Russia jails US ex-marine for 9 years

Updated 31 Jul, 2020

MOSCOW: A Russian court on Thursday sentenced former US marine Trevor Reed to nine years in prison for assaulting police officers while drunk. His conviction follows the high-profile trial of another former US marine, Paul Whelan, last month on espionage charges in a case that has fuelled speculation of a prisoner exchange with the United States.

The US ambassador to Russia, John Sullivan, condemned the sentencing of 29-year-old Reed as "theatre of the absurd."

Reed, a student and former marine from Texas, allegedly attacked police after attending a party in Moscow last year. While being driven to a police station, he purportedly grabbed the arm of a police officer, causing the car they were in to swerve, and elbowed another officer in the abdomen.

Reed appeared wearing a facemask in a cage for defendants in a courtroom in the Russian capital as the judge read out the guilty verdict, saying the police officers had suffered "mental and physical harm".

The court ruled that Reed's "state of intoxication" had played a decisive role in the incident and sentenced him to nine years in a penal colony, said an AFP reporter in the courtroom.
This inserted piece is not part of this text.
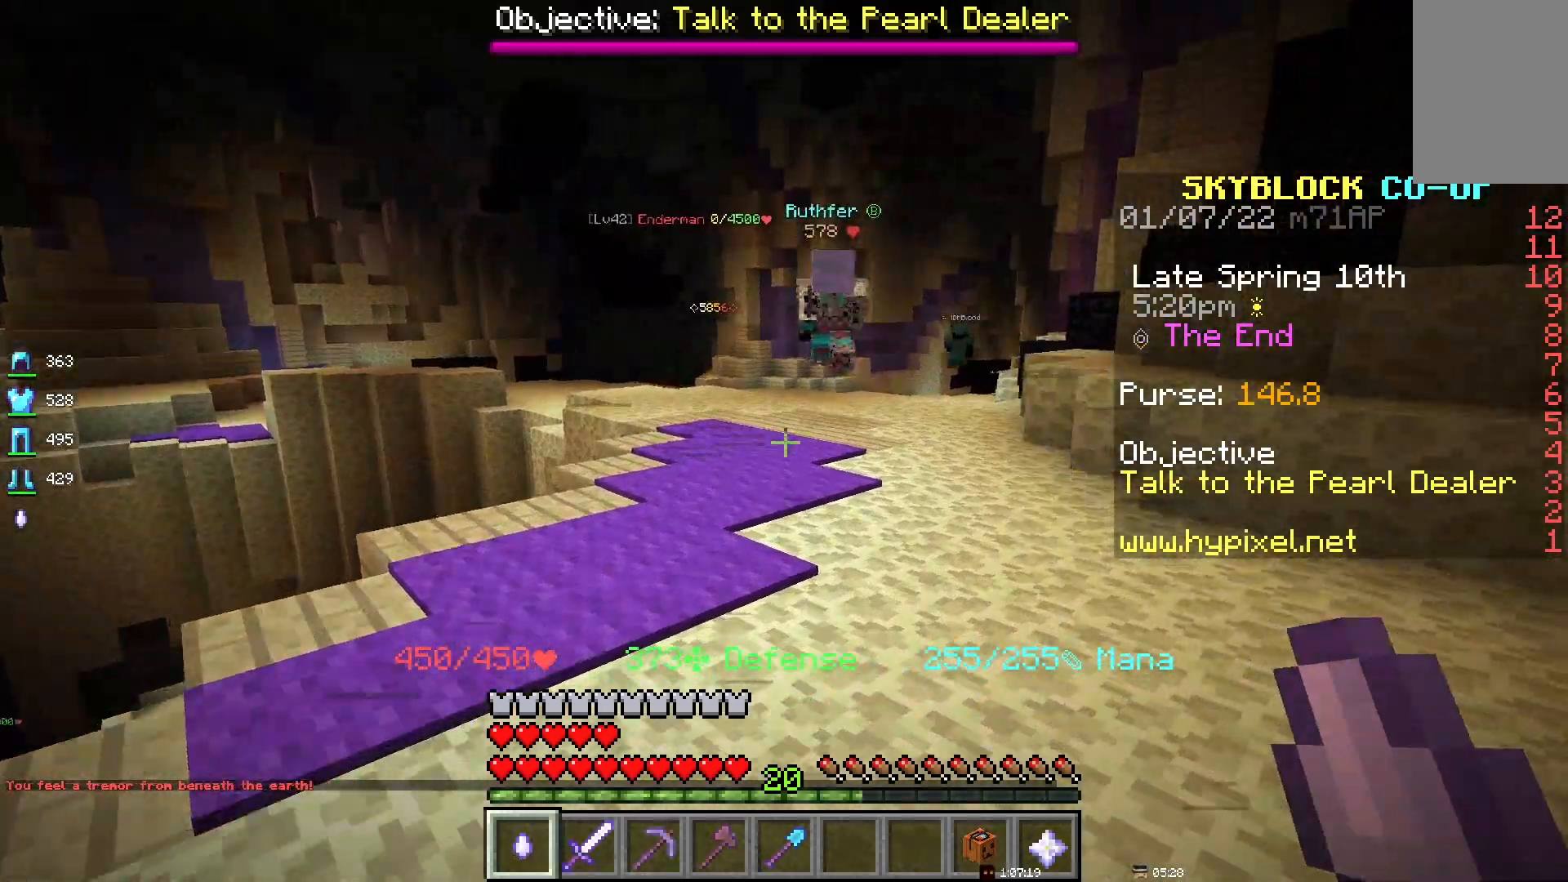
{"keys": [], "mouse": [], "events": []}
Reed denounced the verdict as "completely political" and vowed to appeal to the US government for political support.

Reed's girlfriend Alina Tsybulnik burst into tears after the judge read out the verdict and shouted "Are you serious?" before police carried her out of the courtroom. "This is the image of Russia," she shouted.

Sullivan, the US ambassador to Russia, slammed Reed's trial. "Today, US citizen Trevor Reed was convicted and sentenced to nine years in a Russian prison based on evidence so ridiculous that even the judge laughed in court," Sullivan was quoted by the embassy as saying. "This was theatre of the absurd," he said on Twitter. Sullivan also met with Reed's father, Joey Reed.

Reed has been held in a Moscow prison in pre-trial detention since August 2019. He pleaded not guilty to the charges, saying he remembers nothing of the incident.